*Stored data entries:*

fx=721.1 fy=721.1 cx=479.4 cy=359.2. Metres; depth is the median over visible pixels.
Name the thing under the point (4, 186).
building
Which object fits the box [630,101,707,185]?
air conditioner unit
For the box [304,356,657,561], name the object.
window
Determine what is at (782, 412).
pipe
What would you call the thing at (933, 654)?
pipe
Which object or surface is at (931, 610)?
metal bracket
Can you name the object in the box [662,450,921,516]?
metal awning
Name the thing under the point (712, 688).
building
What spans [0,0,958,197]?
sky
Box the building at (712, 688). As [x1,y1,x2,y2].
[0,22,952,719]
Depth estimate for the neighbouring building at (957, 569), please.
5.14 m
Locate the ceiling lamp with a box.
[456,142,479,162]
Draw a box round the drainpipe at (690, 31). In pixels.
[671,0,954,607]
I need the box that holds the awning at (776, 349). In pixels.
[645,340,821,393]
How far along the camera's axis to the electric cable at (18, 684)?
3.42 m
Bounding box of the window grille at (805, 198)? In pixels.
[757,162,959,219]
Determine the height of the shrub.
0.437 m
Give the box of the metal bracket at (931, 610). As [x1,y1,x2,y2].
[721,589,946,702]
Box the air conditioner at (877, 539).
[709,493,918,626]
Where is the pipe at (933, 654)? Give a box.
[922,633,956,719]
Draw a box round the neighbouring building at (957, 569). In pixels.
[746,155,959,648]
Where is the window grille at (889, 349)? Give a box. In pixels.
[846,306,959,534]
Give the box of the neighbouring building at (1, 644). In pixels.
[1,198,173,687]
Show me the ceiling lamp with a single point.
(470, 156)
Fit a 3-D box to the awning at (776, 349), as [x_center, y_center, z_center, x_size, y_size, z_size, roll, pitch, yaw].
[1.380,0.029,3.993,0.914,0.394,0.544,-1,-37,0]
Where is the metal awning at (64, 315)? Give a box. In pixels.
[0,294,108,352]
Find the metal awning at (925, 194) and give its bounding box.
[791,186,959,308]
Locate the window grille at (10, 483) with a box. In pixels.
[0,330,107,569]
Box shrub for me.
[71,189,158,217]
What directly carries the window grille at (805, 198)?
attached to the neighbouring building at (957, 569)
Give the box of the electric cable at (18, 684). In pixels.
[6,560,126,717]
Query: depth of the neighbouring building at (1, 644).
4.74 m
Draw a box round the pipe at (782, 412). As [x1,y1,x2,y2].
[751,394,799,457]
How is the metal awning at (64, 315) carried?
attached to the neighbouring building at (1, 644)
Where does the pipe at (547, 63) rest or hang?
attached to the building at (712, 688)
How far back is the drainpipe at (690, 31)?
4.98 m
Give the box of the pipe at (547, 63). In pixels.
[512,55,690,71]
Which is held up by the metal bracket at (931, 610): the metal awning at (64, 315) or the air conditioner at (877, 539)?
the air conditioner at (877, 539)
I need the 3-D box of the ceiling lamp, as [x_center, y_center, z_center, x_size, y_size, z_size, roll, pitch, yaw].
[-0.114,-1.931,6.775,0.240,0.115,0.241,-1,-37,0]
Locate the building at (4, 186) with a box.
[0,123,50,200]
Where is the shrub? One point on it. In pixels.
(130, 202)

*Work to be completed:*
Without leaving anything out, quote all the data.

*Expected answer:*
fx=721.1 fy=721.1 cx=479.4 cy=359.2. Metres; depth is the median over visible pixels.
Name the thing under the point (4, 186).
building
Which object fits the box [630,101,707,185]?
air conditioner unit
For the box [304,356,657,561], name the object.
window
Determine what is at (782, 412).
pipe
What would you call the thing at (933, 654)?
pipe
Which object or surface is at (931, 610)?
metal bracket
Can you name the object in the box [662,450,921,516]?
metal awning
Name the thing under the point (712, 688).
building
What spans [0,0,958,197]?
sky
Box the building at (712, 688). As [x1,y1,x2,y2].
[0,22,952,719]
Depth estimate for the neighbouring building at (957, 569), please.
5.14 m
Locate the ceiling lamp with a box.
[456,142,479,162]
Draw a box round the drainpipe at (690, 31). In pixels.
[671,0,954,607]
I need the box that holds the awning at (776, 349). In pixels.
[645,340,821,393]
How far along the camera's axis to the electric cable at (18, 684)?
3.42 m
Bounding box of the window grille at (805, 198)? In pixels.
[757,162,959,219]
Determine the height of the shrub.
0.437 m
Give the box of the metal bracket at (931, 610). As [x1,y1,x2,y2].
[721,589,946,702]
Box the air conditioner at (877, 539).
[709,493,918,626]
Where is the pipe at (933, 654)? Give a box.
[922,633,956,719]
Draw a box round the neighbouring building at (957, 569). In pixels.
[746,155,959,648]
Where is the window grille at (889, 349)? Give a box. In pixels.
[846,306,959,534]
Give the box of the neighbouring building at (1, 644). In pixels.
[1,198,173,687]
Show me the ceiling lamp with a single point.
(470, 156)
Fit a 3-D box to the awning at (776, 349), as [x_center, y_center, z_center, x_size, y_size, z_size, roll, pitch, yaw].
[1.380,0.029,3.993,0.914,0.394,0.544,-1,-37,0]
Where is the metal awning at (64, 315)? Give a box. In pixels.
[0,294,108,352]
Find the metal awning at (925, 194) and give its bounding box.
[791,186,959,308]
Locate the window grille at (10, 483) with a box. In pixels.
[0,330,107,569]
Box shrub for me.
[71,189,158,217]
What directly carries the window grille at (805, 198)?
attached to the neighbouring building at (957, 569)
Give the box of the electric cable at (18, 684). In pixels.
[6,560,126,717]
Query: depth of the neighbouring building at (1, 644).
4.74 m
Draw a box round the pipe at (782, 412). As [x1,y1,x2,y2].
[751,394,799,457]
How is the metal awning at (64, 315) carried?
attached to the neighbouring building at (1, 644)
Where does the pipe at (547, 63) rest or hang?
attached to the building at (712, 688)
How far back is the drainpipe at (690, 31)?
4.98 m
Give the box of the pipe at (547, 63). In pixels.
[512,55,690,71]
Which is held up by the metal bracket at (931, 610): the metal awning at (64, 315) or the air conditioner at (877, 539)?
the air conditioner at (877, 539)
I need the 3-D box of the ceiling lamp, as [x_center, y_center, z_center, x_size, y_size, z_size, roll, pitch, yaw].
[-0.114,-1.931,6.775,0.240,0.115,0.241,-1,-37,0]
Locate the building at (4, 186) with a box.
[0,123,50,200]
Where is the shrub? One point on it. In pixels.
(130, 202)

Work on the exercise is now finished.